I sostenitore del software aperto (open source), invece, sostengono l'esatto opposto: proprio perché chiunque può esaminare il codice è più facile e veloce individuare, e quindi correggere, eventuali vulnerabilità.
Negli ultimi tempi pareva che la seconda posizione fosse ormai diventata maggioritaria, tanto che persino Microsoft, un tempo decisamente ostile all'open source, pare essersi convertita.
Eppure, stando al rapporto 2022 State of Data Science, redatto dalla società di analisi Anaconda, di recente molte aziende stanno, se non abbandonando completamente, almeno riducendo in modo significativo il proprio affidamento al software open source.
La ricerca di Anaconda è stata condotta intervistando quasi 3.500 persone - tra membri del mondo accademico, professionisti (categoria che comprende varie figure, dagli amministratori di sistema agli scienziati che si occupano di intelligenza artificiale, dagli analisti a chi si occupa dell'uso della tecnologia in campi diversi come la sanità, la finanzia e via di seguito), e studenti - in 133 Paesi.
È emerso che, tra i professionisti, appena il 7% ha visto aumentare l'uso di soluzioni open source nella propria azienda nell'ultimo anno; per il 33% l'adozione di software a sorgente aperto è rimasta identica all'anno precedente; il 20% non era sicuro di come andassero le cose; infine, il 40% ha affermato che l'uso del software open source è stato ridotto.
È pur vero che «riduzione» non significa «eliminazione»: nell'87% dei casi l'organizzazione interessata non ha cancellato completamente la possibilità di adottare soluzioni open; soltanto, la direzione intrapresa prevede che vengano privilegiate le proposte closed, per ragioni di sicurezza.
Una spinta importante in questo senso sarebbe stata data da quanto avvenuto negli ultimi mesi proprio nel mondo dello sviluppo open source: casi come il bug scoperto in Log4j e il sabotaggio volontario di alcune librerie da parte del loro stesso sviluppatore avrebbero convinto dirigenti e tecnici a ripensare le proprie strategie, puntando maggiormente verso le soluzioni proprietarie.
Circa le metà di quel 40% di professionisti che testimoniano la riduzione dell'importanza dell'open source ha affermato che ciò è accaduto proprio a causa di Log4j; un 31% s'è detto inoltre convinto che i problemi di sicurezza siano a oggi «la sfida maggiore» per il panorama open source.
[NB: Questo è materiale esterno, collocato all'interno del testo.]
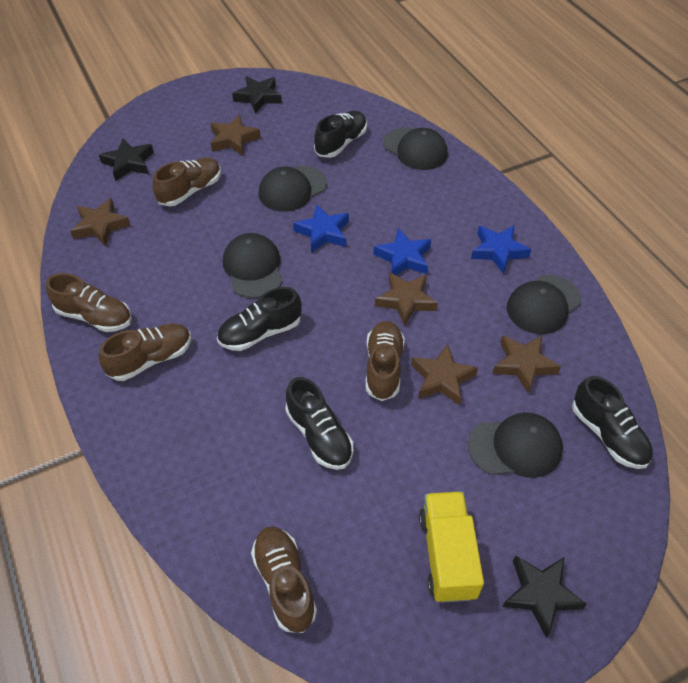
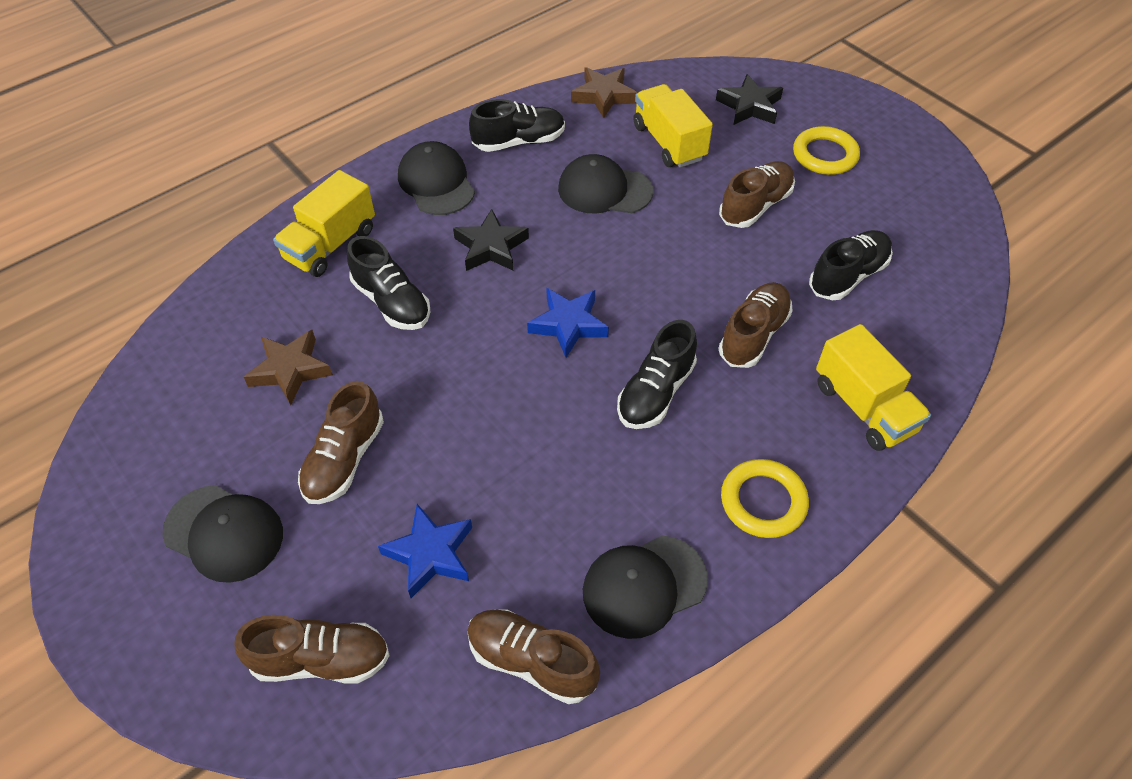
black cap: [223,233,282,298] [258,166,327,212] [383,127,448,170] [468,412,563,478] [507,275,581,334] = 5 -> [163,485,283,583] [398,141,475,215] [558,154,653,213] [583,535,708,639] = 4
black star: [99,138,154,181] [232,76,282,113] [502,555,587,638] = 3 -> [453,209,529,271] [716,74,783,125] = 2
blue star: [293,205,349,253] [373,228,431,275] [471,225,531,274] = 3 -> [378,504,472,598] [527,288,609,358] = 2
brown star: [70,198,131,246] [210,115,261,156] [375,272,438,326] [411,344,478,406] [492,335,561,394] = 5 -> [244,330,333,405] [571,67,637,118] = 2
yellow ring: none = 0 -> [721,459,809,538] [793,126,860,175] = 2
yellow truck: [419,491,484,603] = 1 -> [273,170,375,277] [633,84,713,168] [816,324,931,451] = 3

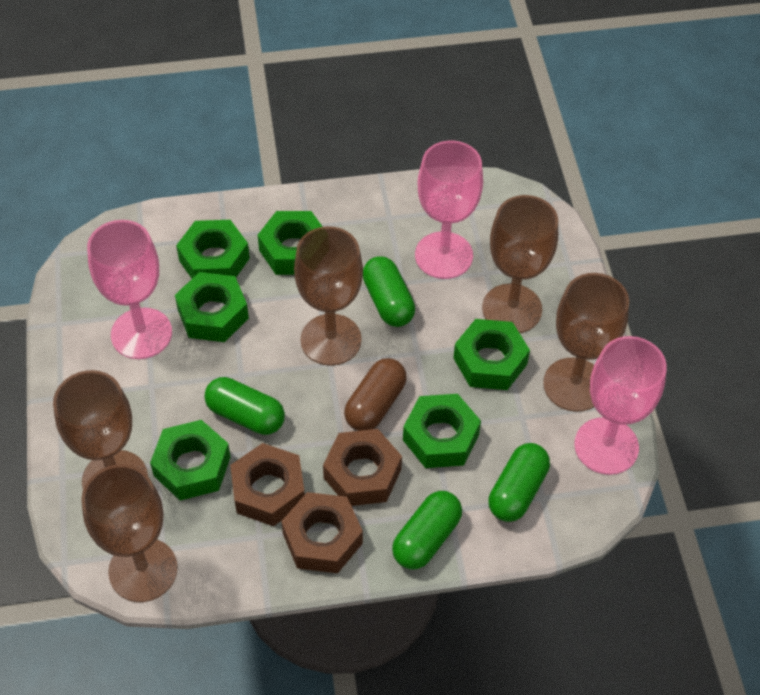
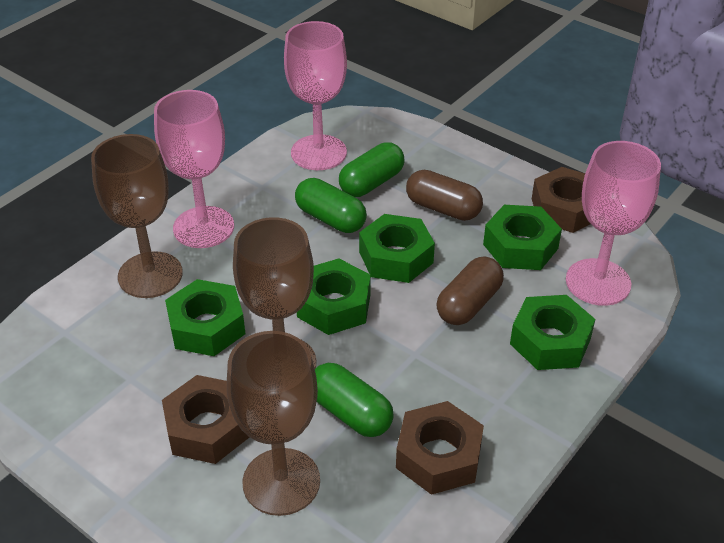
brown capsule: [344,358,407,431] = 1 -> [406,170,483,221] [437,257,504,325] = 2
brown goblet: [53,370,148,489] [81,464,178,602] [294,226,363,366] [482,195,558,333] [543,273,629,412] = 5 -> [91,134,183,298] [227,331,320,516] [233,217,316,368] = 3
green capsule: [204,377,285,435] [363,256,415,327] [392,491,462,570] [489,443,550,522] = 4 -> [295,178,367,233] [315,363,394,437] [339,142,405,197] = 3
green nut: [150,420,231,501] [175,272,249,342] [176,220,250,278] [258,211,323,275] [403,394,481,468] [453,319,530,390] = 6 -> [165,279,245,356] [297,258,371,335] [359,214,435,283] [483,205,562,270] [510,295,595,370] = 5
È pur vero che l'utilizzo di soluzioni "aperte" è ancora molto ampio: in una forma o nell'altra, il 92% delle realtà incontrate da Anaconda ne fa uso. Del restante 8%, oltre la metà non lo fa adducendo motivi di sicurezza.
Le altre ragioni che spingono a guardare con sospetto l'open source sono «la mancanza di comprensione», «la mancanza di fiducia nella capacità di gestire l'IT», «il fatto che il software open source sia considerato insicuro, e pertanto non è permesso usarlo», e infine la volontà di non «interferire con i progetti in corso».